I think that masculinity might be one of the most fragile constructs out there. No matter what men do, they’re likely to be judged. Work hard to be more “masculine” and you’ll be considered a “tool,” a “meathead.” Work hard to be honest and kind and you’ll be considered a “pussy,” “gay.” There is no middle ground. There is no refuge when you’re a guy. There is no space that is safe. And I think that what happens as a result of this is that men come to harbor a secret need, hiding behind a false front of strength and assertiveness and generally not giving a fuck. I think that possibly even more so than stereotypically emotional women, men need and crave love and acceptance and validation, and yet they aren’t made to feel able to ask for that.

Especially in our society today, where we’ve learned to use apathy and irony and sarcasm as our primary modes of moving through life, it feels rare to get the kind of sincerity from men that I feel both men and women want. I want more of the times where I’ve platonically laid in bed with a friend, curled up around each other and talking about the darkest things we’ve ever known. I want more of the times where a friend has felt like he could call me late at night, crying about a girl he really cared about, who he hurt and wanted to fix things with, me on the phone until he fell asleep. I want more of the times where a friend has felt like he could share his writing with me without having to make a self-protective joke about it actually being something sincere. I want something real, something shared. Am I the only one who wants this?
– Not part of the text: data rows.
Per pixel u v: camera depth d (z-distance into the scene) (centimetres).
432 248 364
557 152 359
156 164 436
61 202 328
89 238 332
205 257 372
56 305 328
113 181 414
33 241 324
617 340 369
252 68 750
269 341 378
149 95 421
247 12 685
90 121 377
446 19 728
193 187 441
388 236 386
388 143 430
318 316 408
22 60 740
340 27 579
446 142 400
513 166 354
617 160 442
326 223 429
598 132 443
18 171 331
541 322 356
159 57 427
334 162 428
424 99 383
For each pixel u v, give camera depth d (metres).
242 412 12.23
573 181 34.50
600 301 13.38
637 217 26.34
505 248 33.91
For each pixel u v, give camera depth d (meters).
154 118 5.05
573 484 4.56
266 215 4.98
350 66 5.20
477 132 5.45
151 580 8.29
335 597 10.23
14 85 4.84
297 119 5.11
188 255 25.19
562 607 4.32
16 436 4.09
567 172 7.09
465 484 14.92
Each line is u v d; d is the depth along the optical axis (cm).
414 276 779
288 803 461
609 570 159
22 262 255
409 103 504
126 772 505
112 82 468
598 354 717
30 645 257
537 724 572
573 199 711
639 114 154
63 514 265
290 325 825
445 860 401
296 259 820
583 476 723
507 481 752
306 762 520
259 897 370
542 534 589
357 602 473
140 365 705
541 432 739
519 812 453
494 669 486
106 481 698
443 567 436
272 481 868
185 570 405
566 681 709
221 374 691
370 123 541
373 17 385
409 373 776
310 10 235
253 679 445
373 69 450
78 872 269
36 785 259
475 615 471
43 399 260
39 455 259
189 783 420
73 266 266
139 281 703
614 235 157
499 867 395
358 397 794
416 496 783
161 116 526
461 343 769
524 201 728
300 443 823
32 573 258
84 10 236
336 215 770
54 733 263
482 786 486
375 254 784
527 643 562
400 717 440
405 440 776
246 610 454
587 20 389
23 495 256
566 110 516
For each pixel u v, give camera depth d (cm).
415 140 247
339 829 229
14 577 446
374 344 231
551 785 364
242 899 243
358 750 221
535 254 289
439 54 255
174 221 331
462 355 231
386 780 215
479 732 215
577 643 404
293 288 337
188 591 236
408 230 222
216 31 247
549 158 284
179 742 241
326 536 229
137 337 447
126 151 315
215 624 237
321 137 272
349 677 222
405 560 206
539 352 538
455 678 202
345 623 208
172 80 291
Am I the only one who feels this might liberate us?

Here’s the scariest part about all of this to me: when basic human emotions are treated as “weak,” we deny every guy out there the most simple, most important truth in the world – the ability to be human. Doesn’t that scare you too? The men in our world are the people who we are going to work alongside, live alongside, support and be supported by. The men in our world are the people who are going to help us raise our kids – who are going to be there alongside us, teaching our kids how to treat people, teaching them whether they can be sensitive and compassionate and loving themselves.

To me, the fact that we degrade men on a daily basis is representative of a larger societal issue. Are men becoming less and less able to connect on a meaningful, vulnerable level? Has fear of polarizing and painful judgment – of going outside the norm of what’s considered acceptable, of being anything other than a “man” – outweighed the so basic desire to be human and fully alive?

I don’t think that most of us even realize what we put men through and ask of them every day, because we often do it subconsciously and in the smallest of ways. What might happen if we started to take on a more empathetic approach to the gender issues that men face from moment to moment, if we made ourselves more aware? What if we started to consider that something happened to these guys at some point that taught them to do and speak and act – to treat women, to treat other men – without love or compassion or sincerity, that to ever write someone off as a “douchebag” only contributes further to the alienation of men? What if we started to consider that change starts with us, with how we treat men and thereby teach others how to treat men? How much happier, how much more honest – how much more genuinely and authentically connected – might we all be? I hate that I’ve been honked at while walking home; I hate that I once received a $100 tip on a single drink. But until men feel like they can drop the act and express the tiniest bit of vulnerability, the tiniest bit of humanity – this is what I’ll be most worried about.